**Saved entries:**
- - -
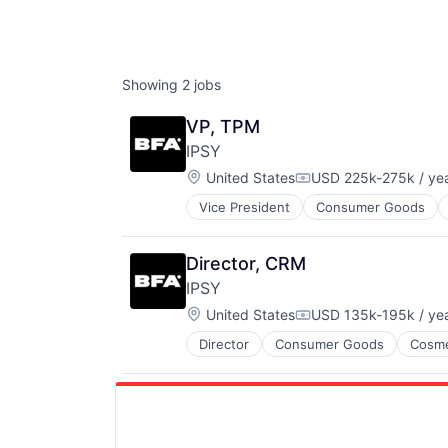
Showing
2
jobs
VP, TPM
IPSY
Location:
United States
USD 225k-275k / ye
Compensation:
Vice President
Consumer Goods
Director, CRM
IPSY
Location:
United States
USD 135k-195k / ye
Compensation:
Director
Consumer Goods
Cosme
- - -
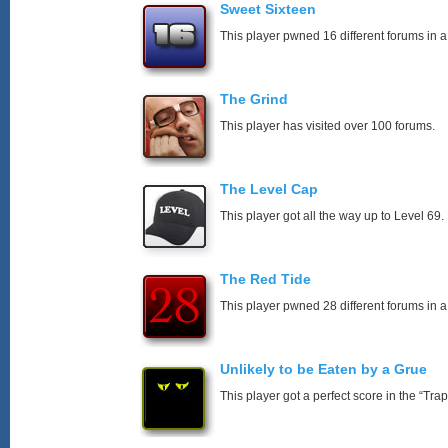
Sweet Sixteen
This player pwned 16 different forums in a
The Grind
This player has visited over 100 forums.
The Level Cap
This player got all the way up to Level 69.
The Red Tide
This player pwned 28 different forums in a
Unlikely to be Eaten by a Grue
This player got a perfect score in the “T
- - -
**DIRECTIONS FOR THIS TASK:** The records are given above. Copy each line in them that holds "pwned".

**SOLUTION:**
This player pwned 16 different forums in a
This player pwned 28 different forums in a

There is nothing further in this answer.